Different States of Hearing
A review of Ramble Tamble / Them Natives / Isidro / Ant’Lrd
Music is transcendental. If this is a statement you don’t believe, then you should have borne witness to the August 5th show at the Forge, featuring Chicago-based act Ant’lrd—Colin Blanton of Birmingham originally—and New Orleans-based Isidro, as they headlined a show that couldn’t have been more aptly wrapped in a neat, thematic bow.
Setting the stage with their very first notes, local act Ramble Tamble, headed by guitarist Turner Williams, embarked the audience on an aural free-form sojourn conducted through the means of a Shahi Baaja—an electrically modified Indian banjo for those who don’t speak Hindi—with a backing of keyboards and drums, the latter manned especially for this particular event by none other than Blanton himself. The steady prog-rock percussion carries the listener through the first experimental jazzesque movement of their set, creating an over-all wavelength of synthesized effects and piercing whines from the Williams’ Shahi Bajaa. While Blanton effortlessly shifts back in forth in speed, never fully bringing the drumbeat to a stop and thus acting as the grounding factor of each section; Williams, on the other hand, transmogrifies his sound into a fuzzy wail à la Jimi Hendrix before making his instrument live up to its namesake by bringing the set to its climax with an eastern warble of strings. The listener is left with the image of some cyberized ceremony heard in passing through the haze of an acid-tinged gale.
Them Natives followed up with their by-a-thread song structures and 1960’s sensibility of the weird. Even though short a regular drummer, this local band played their chilled freak-out tunes, never sweating the loss for a discordant second. Starting off with a straight-ahead off-kilter rock and roll song, the band quickly throws the audience for a loop as they make an ethereal-paced transition into mystical territories by implementing an odds and ends assortment of instruments such as an autoharp, tambourines, maracas, a wooden flute, a nakara, a guiro, and a shruti box. The band weaves a tapestry of unearthly folk-pop songs, each showcasing ghostly sing-a-long harmonies and burial ground grooves. Them Natives seems to be a band concerned with the physical and spiritual procession of life, but don’t let this give you the impression that there is anything solemn about what they do. Them Natives go about their performance not so much as a band at work, but instead more akin to participants in a communal celebration of life, death, and, of course, music.

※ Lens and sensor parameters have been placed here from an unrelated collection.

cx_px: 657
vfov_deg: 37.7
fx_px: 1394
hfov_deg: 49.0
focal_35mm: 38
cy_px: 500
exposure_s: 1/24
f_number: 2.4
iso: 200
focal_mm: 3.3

A ghost in the machine. This is the phrase that comes to mind after experiencing Isidro’s set. Entrenched behind a table strewn with boards and knobs emitting forth a piebald LED glow, Isidro Lanning Robinson harnesses his techno-wizardry to meld an over-all tone of the synthetic versus the organic. His music harkens back to the grit and gnashing teeth of late 1980’s electronic music, replete with motorized whirrs and beeps of industrial machinery. This is not to say that there is anything derivative about Isidro; his songs are uniquely characterized by his vocals, which alternate between low robotic moans to very-much alive echoed howls. It goes like this: Robinson lays down an initial beat on a board that then carries over into a loop throughout the length of each of his songs, lending a driving immediacy in direct opposition to the dissonant effects seeking to overshadow his grooves. It’s the beats that keep Isidro from an easy definition of Industrial music; they are like pulsing organs pressing through a metallic skin, urging the listener to understand that there is something very much alive beneath it all, something that can feel pain.

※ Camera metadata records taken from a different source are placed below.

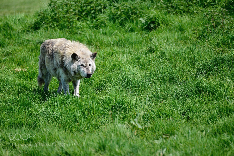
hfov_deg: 3.4
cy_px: 78
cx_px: 117
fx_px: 3901
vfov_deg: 2.3
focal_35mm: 600
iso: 100
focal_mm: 600
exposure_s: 1/250
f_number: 6.3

It’s worth noting the difference of approach here with Ant’lrd, the headliner of the night, than with his predecessor. Blanton’s equipment is minimal, and he keeps it all close to himself, hunkered down above his boards and keyboard on the concrete floor of the Forge. The audience follows suit by huddling together and sitting with their legs crossed in front of him, as if the night has suddenly reached the moment of reflection through meditation. A soft churning of sounds continuously builds through his music. You hear pieces of songs, glimpses of commercials and television programs, snippets of half-heard conversations, all of this accumulating to an experience not unlike synesthesia. Blanton’s music is the sounds of the mind tirelessly working through a lifetime of auditory input, making associations through an ocean of memory that comes together in the synchronicity of a rhythm full of the foreboding reverb of ambience. It’s as if Blanton is beckoning the listener to cast aside notions of time, slip off the vestments of the self, and into the stream of a collective sound that is in and of itself a kind of beauty.

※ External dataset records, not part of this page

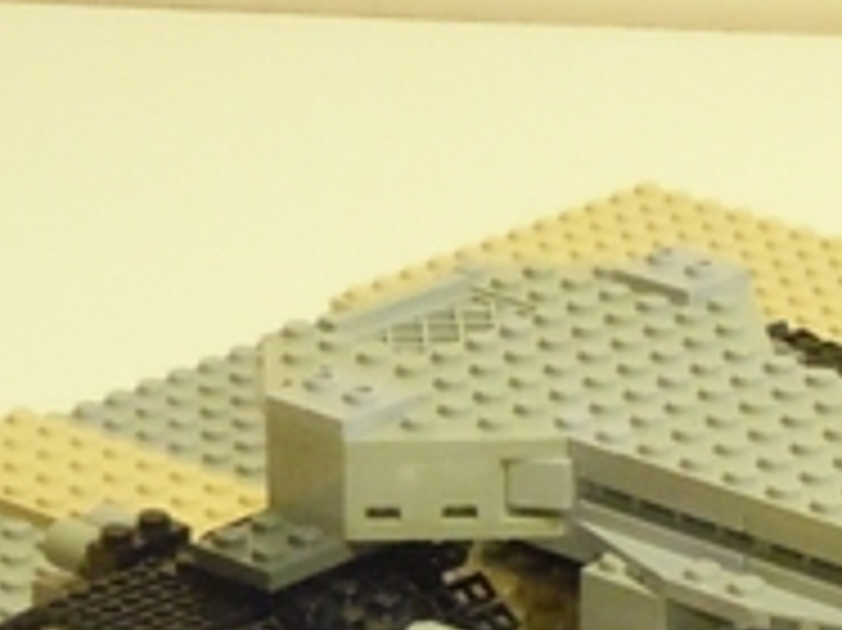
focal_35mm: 167
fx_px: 4060
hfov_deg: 11.8
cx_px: 725
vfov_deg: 8.7
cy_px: 824
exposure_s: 1/4
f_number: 4.3
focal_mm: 6.9
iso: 800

Earlier, this review spoke of sojourns, and if you wonder whether such a term carries any weight in describing the night, then you need only have seen the audience as they stood up to leave following Ant’lrd’s performance. After such a myriad of stylistic excursions, the audience made its way home that night talking of a particular feeling of calmness and ease. The word they were looking for is catharsis.